TEXTE À ANALYSER:

Angela Merkel serait élue personnalité de l'année par les soldats numériques du Kremlin. C'est ce qu'affirme une source européenne à Bruxelles, cité par l'AFP: la chancelière allemande aurait déjà été l'une des cibles favorites de la « désinformation » orchestrée par la Russie en 2016, campagne qui devrait donc s'intensifier cette année à l'approche de l'élection présidentielle.
« D'abord, le nom est intéressant, c'est StratCom, "communication stratégique", qui est un des délicats euphémismes que l'on emploie dans les milieux, disons, proches des think tanks américains ou de l'Otan pour désigner la propagande ou la contre-propagande », commente François-Bernard Huyghe, chercheur en Sciences de l'Information à l'IRIS.
Tel un phare faisant la lumière dans les abysses de la désinformation, le groupe de travail est doté d'un site: https://euvsdisinfo.eu/. La dizaine de chercheurs s'appuie sur un réseau de 400 experts, journalistes, officiels, ONG et Think-tanks dans plus de 30 pays, qui leur font remonter les « histoires contredisant des faits publiquement disponibles »…. Mais est-ce que cela suffit vraiment à mettre toutes les données dans le même panier de la désinformation?
« Il faut démontrer un mensonge délibéré et à utilisation stratégique. Il ne suffit pas de dénoncer une illusion idéologique […], il faut démontrer un faux délibéré, c'est-à-dire que quelqu'un a publié de mauvaise foi une information dont il savait pertinemment qu'elle était fausse ou mieux encore, qu'il l'a fabriqué », poursuit François-Bernard Huyghe.
« Elle ne marque pas énormément l'opinion publique, on ne voit pas grand-chose apparaître dans les médias. Par ailleurs, si c'est pour dire que Sputnik est plutôt prorusse et n'a pas la même représentation du monde que les gens de l'Union européenne, on s'en serait un petit peu doutés ».
Une initiative européenne pour lutter contre les fausses informations, mais qui finit par se dédouaner. Sur son site, l'« East StratCom Task Force » prend soin de préciser que « le contenu du réexamen de la désinformation ne peut pas être considéré comme une position officielle de l'UE », car il repose sur les contributions d'un « réseau de démystification ». Réseau qui, par ailleurs, cherche à croître: de quoi submerger un peu plus de démentis un internaute déjà noyé par les fact checking, décodeurs et autres pages désintox.

DONNÉES FOURNIES:
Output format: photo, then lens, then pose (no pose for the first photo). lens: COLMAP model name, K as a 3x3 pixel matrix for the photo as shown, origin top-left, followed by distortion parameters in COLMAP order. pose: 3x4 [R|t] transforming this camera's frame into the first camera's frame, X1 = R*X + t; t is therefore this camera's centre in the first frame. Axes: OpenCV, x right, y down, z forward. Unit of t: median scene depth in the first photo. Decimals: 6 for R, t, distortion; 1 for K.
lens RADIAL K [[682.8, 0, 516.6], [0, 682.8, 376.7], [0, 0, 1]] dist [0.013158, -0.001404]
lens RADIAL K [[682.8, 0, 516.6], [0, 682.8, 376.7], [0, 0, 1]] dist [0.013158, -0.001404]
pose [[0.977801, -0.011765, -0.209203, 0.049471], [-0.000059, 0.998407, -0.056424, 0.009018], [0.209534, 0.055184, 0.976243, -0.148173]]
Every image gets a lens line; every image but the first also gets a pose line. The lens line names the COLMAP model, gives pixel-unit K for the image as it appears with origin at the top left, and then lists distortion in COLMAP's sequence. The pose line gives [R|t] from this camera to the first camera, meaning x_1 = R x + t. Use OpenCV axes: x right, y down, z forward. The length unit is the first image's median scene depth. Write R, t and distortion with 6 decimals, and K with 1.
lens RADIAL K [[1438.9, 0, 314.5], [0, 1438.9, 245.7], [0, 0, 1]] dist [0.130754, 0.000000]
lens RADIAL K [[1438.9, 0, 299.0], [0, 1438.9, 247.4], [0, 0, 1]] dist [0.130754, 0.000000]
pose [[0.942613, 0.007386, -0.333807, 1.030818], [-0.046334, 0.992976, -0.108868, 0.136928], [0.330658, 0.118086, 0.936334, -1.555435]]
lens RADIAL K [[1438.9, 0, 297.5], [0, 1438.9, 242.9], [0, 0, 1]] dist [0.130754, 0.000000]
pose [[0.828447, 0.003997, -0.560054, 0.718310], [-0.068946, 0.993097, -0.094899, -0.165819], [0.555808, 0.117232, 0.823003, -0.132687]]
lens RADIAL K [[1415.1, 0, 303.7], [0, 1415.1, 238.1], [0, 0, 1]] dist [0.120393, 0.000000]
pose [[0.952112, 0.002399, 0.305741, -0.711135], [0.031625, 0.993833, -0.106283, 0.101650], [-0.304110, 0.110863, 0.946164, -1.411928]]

CONSIGNES DE L'EXERCICE: D'après le texte sur la désinformation, sur quel réseau la dizaine de chercheurs du groupe de travail s'appuie-t-elle ?

RÉPONSE ATTENDUE: Sur un réseau de 400 experts, journalistes, officiels, ONG et think tanks dans plus de 30 pays.